▶ **ACTION ITEM**: Exactly the lines from the one containing "В этой статье мы рассмотрим впечатляющее" through the one containing "Réception souhaitée le" in the listing below are to be copied, with the pictures left out.

▶ **DATA EXTRACTS**:
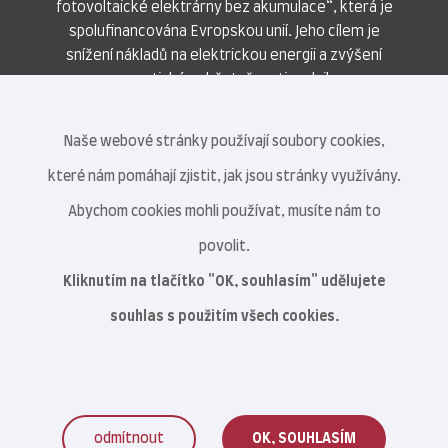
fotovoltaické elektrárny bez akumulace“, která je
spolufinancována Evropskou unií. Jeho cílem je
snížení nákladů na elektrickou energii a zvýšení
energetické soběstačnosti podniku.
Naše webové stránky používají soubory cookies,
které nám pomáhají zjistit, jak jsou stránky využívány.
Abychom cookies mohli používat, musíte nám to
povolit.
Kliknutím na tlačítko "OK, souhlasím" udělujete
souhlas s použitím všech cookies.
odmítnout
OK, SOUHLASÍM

...

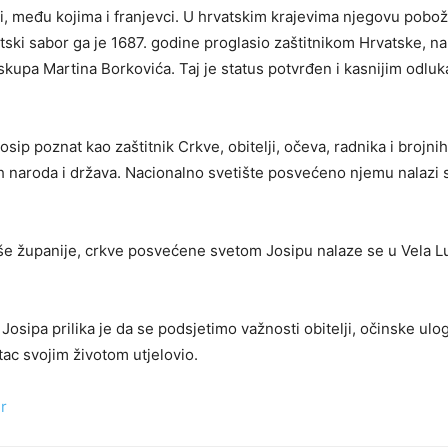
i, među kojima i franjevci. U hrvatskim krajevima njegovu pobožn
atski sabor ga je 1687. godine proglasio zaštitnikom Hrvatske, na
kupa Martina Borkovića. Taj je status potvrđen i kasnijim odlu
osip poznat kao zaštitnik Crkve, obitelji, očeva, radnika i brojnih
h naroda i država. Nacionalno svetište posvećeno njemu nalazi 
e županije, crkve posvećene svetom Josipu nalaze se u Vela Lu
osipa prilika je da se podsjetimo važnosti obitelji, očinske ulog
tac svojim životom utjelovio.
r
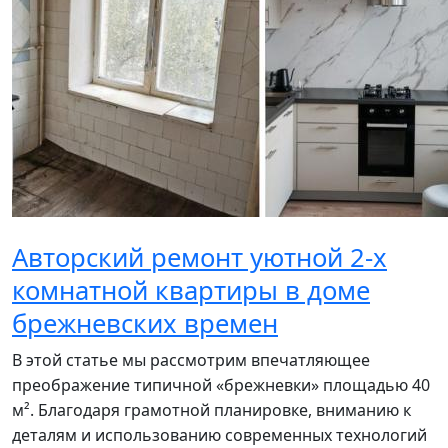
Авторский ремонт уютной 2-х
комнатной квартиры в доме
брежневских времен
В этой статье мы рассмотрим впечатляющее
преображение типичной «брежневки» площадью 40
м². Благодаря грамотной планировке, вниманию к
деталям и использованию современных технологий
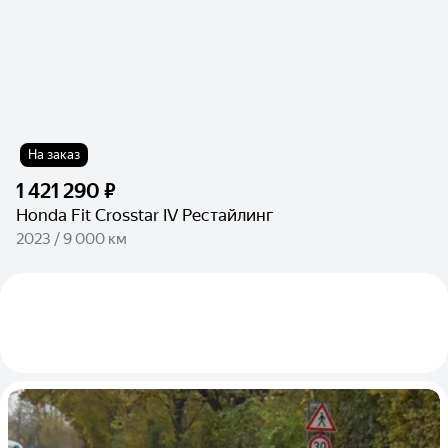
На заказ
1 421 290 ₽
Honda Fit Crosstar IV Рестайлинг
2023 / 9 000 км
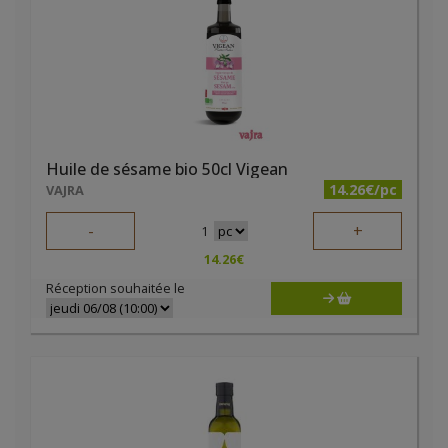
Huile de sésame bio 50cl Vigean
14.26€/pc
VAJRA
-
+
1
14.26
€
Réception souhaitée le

--

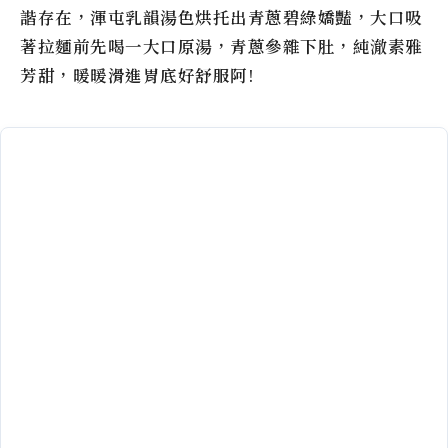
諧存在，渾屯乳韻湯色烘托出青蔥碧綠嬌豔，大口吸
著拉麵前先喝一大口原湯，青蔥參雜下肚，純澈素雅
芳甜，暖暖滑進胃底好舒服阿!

▶ **THE ANSWER**:
В этой статье мы рассмотрим впечатляющее
преображение типичной «брежневки» площадью 40
м². Благодаря грамотной планировке, вниманию к
деталям и использованию современных технологий
На заказ
1 421 290 ₽
Honda Fit Crosstar IV Рестайлинг
2023 / 9 000 км
Huile de sésame bio 50cl Vigean
14.26€/pc
VAJRA
-
+
1
14.26
€
Réception souhaitée le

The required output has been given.